Groundhog Day filmini seyredenler bilir. Déjà vu’nun filmleşmiş halidir. Aynı günü sil baştan yaşayan bir adamın hayatını anlatır. Film bu sonbahar çekilseydi konusu korona, başrol oyuncusu Avrupa olurdu. Oysa yaza nasıl da rahat ve gevşemiş girmişti Avrupa... Derdi tasayı bir kenara atmış, bir nevi Dolce Vita (tatlı hayat) yaşıyor, sahillerde kadeh tokuşturuyordu. Ancak sonbaharla gelen ciddi artış ortalığı tekrar yangın yerine döndürdü. Bu sefer durum daha ciddi. Ufukta umutla beklenecek bir yaz da olmayınca, eski kıta karalar bağladı. Koronadan paçayı yırtsa bile, déjà vu’den mütevellit ekonomik, sosyal ve ruhsal olarak çoktan hastalandı.
İsviçre ve komşularında son durum...
Fransa sonbaharı günde 50 binlere varan vakayla kıtanın lideri olarak karşıladı. Bunun üzerine Fransa Cumhurbaşkanı Macron, bu ay boyunca tekrar karantina ilan etti. Restoranlar, barlar, sinemalar kapalı, okullar, fabrikalar açık, düğünler iptal. Neyse ki evin etrafında tur atabiliyorlar: 1 saat. Macron vatandaşlarına söz verdi: “Ekonomik olarak kimseyi geride bırakmayacağız... biraz daha sıkın dişinizi.”
Almanya’da da durum sıkıntılı.... Günlük vaka 15 binin üstünde. Başbakan Merkel, vakit kaybetmeden bu ay sonuna kadar ülkeyi kısmi olarak tekrar kapattı. Turizm durdu. Okullar açık. Ay boyunca kapanacak işyerleri için de bir bütçe ayırıldı: 2019 Kasım kazançlarının yüzde 75’ine denk gelen kısmını devlet karşılayacak. Almanya’da özgürlüklerin kısıtlanmasına karşı artan protestolara Merkel’in cevabı da net: “Özgürlük sadece kendini düşünmek değil, çevrene karşı sorumlu durmaktır.” Çok çetin geçecek bir kışı işaret eden Merkel, baharda pandemi ile baş etmede dünya lideri olmuştu. Aynı performansı bakalım tekrarlayabilecek mi?..

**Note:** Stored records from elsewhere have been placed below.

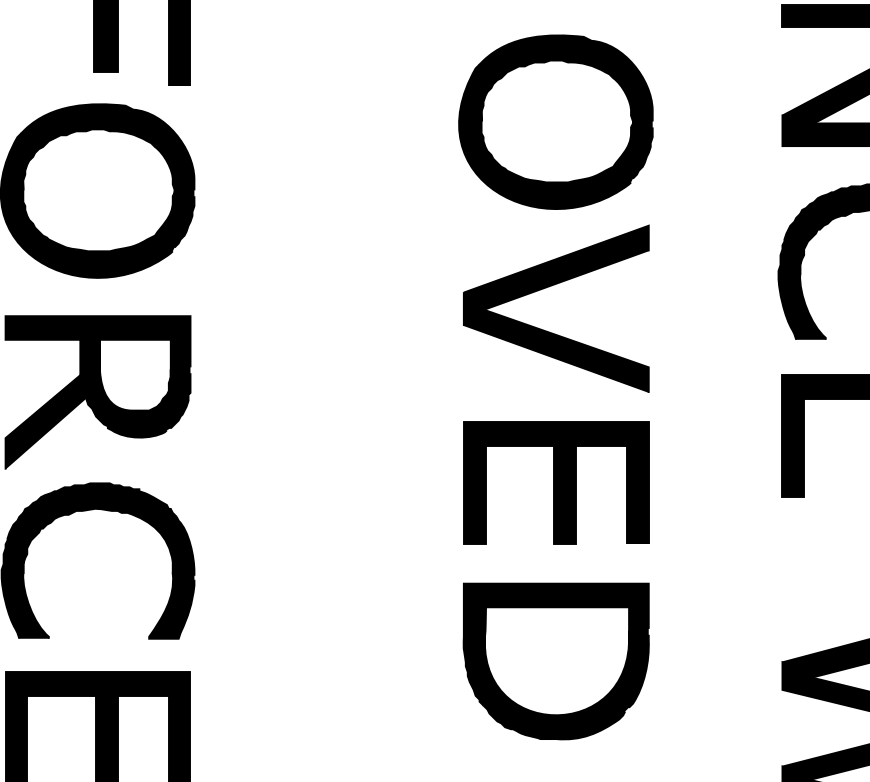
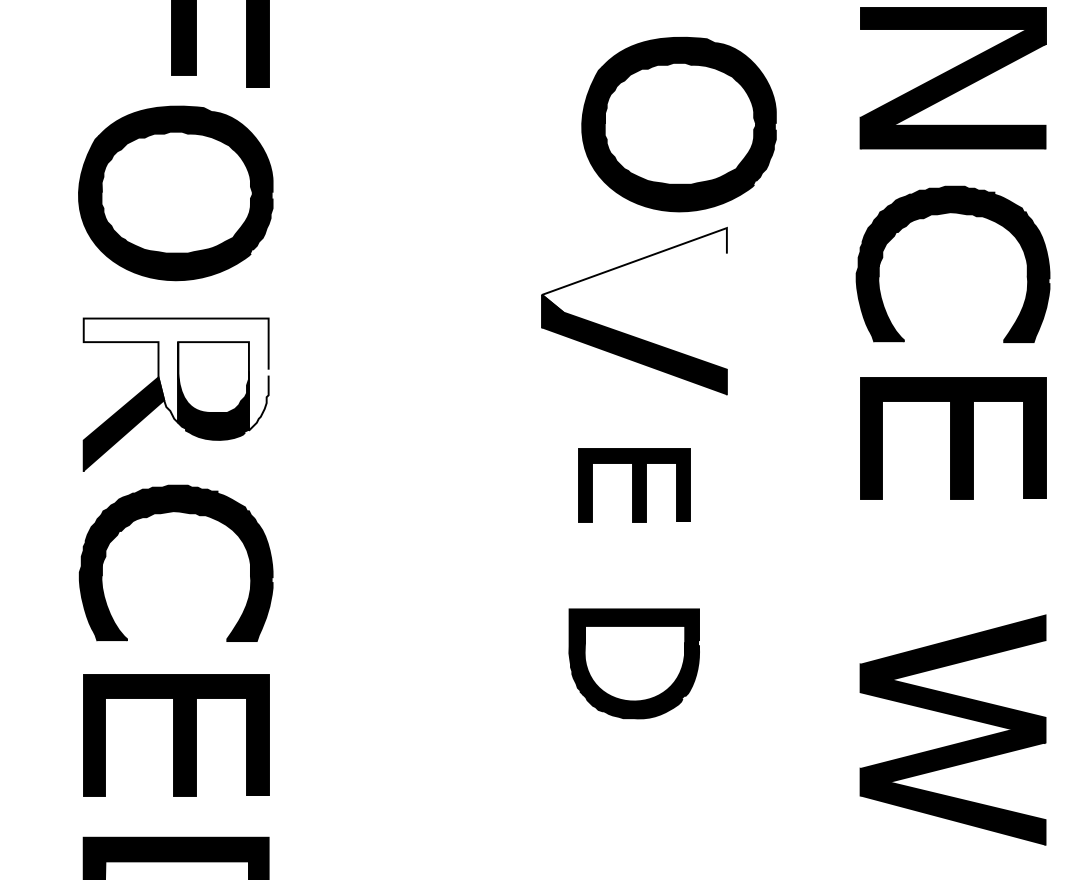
part: (555, 122) -> (678, 124), moved
fill: (556, 268) -> (634, 270), removed
fill: (97, 372) -> (175, 374), removed
part: (556, 483) -> (634, 485), size x0.6
part: (555, 661) -> (633, 663), size x0.7

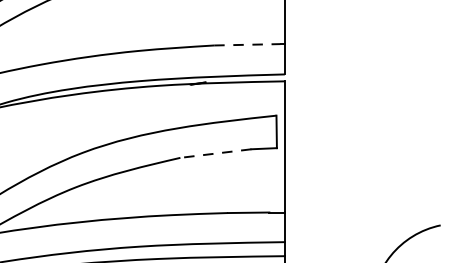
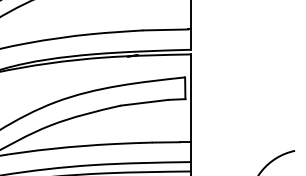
line: (248, 44) -> (166, 29), dashed -> solid
line: (215, 153) -> (144, 102), dashed -> solid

İtalya ilkbaharda 2 ay boyunca Avrupa’daki en uzun ve en katı tecridi yaşamış, yaza salgını kontrol altına alarak girmişti. Şimdi 30 bini geçen yeni vakasıyla tekrar rekor kırıyor. Bir yandan da tecrit karşıtlarının şiddetli protestolarıyla sarsılıyor. Başbakan Conte’nin mücadele planının ne olduğunu tam da anlamayan halk, ikinci dalgayı yorgun, parasız ve bölünmüş olarak karşılıyor.
İsviçre’ye gelirsek... “Üç hafta önce, durumumuz Avrupa’nın en iyilerinden biriydi. Bugün en kötülerinden.” Bu sözler Sağlık Bakanı Alain Berset’e ait. 8.6 milyon nüfusluk İsviçre, 10 bine varan günlük vakasıyla ikinci dalgaya fena yakalandı.
‘Son şans’
İlkbaharda kaynaklarını iyi yöneten tıbbi tesisler şu günlerde alarmda. İsviçre 28 Ekim’de, komşularına kıyasla çok hafif kalan yeni bir salgınla mücadele planı açıkladı: Kalabalık dış mekânlarda maske zorunluluğu, barlara gece 23.00’e kadar izin verilmesi gibi. Devlet Başkanı Sommaruga, “Bu bizim son şansımız” diye halkı uyardı.
İsviçre’nin en pandemili şehri Cenevre, kontrolden çıkan vaka artışı nedeniyle 1 Kasım’da tekrar kısmi kapanma kararı aldı. Avrupa’da da liderliğe yerleşti. Virüs merkezi Fransa’ya komşu olmasının dışında, kulüplerde ve yüz kişiye varan ev partileriyle yazı fazla rahat geçirmesinin bedelini ödüyor. Cenevre’de okulların açık olması dışında bahar deja vu’sü yaşanıyor. Beş kişiden fazla görüşmeme sınırı var. Uymayanın vay haline. Cezası adam başına 10 bin İsviçre Frangı (Yaklaşık 85 bin TL) .
Özetle İsviçre ve komşuları hasta, tedirgin ve tedbirli. Déjà vu’leri ortak: İzolasyon, hastanelerdeki yoğunluk, ekonomik darlık. Neyse ki eskisine göre daha tecrübeliler. Misal tuvalet kâğıdı için artık kimse dertlenmiyor. Süpermarketlerde talan yok. Maske ve dezenfektan sıkıntısı bitti. Zoom’da herkes profesyonelleşti.
Artık çoğunluk biliyor ki korkmadan, sağlıkla yaşayabilmek en büyük hazine. Asıl lüks, kafana estiğinde istediğin yere gitme özgürlüğü... En büyük rahatlık gidecek bir işinin olması. En kıymetli şey bir dosta, sevgiliye, 65 yaş üstü anne ve babaya sıkıca sarılabilmek. Bu değerlerden yoksunluk, kasım ayı karanlığı gibi yüreklere çökmüş: Winter is coming dedirtiyor. Kış kapıda. Déjà vu’nun mevsimi değişti.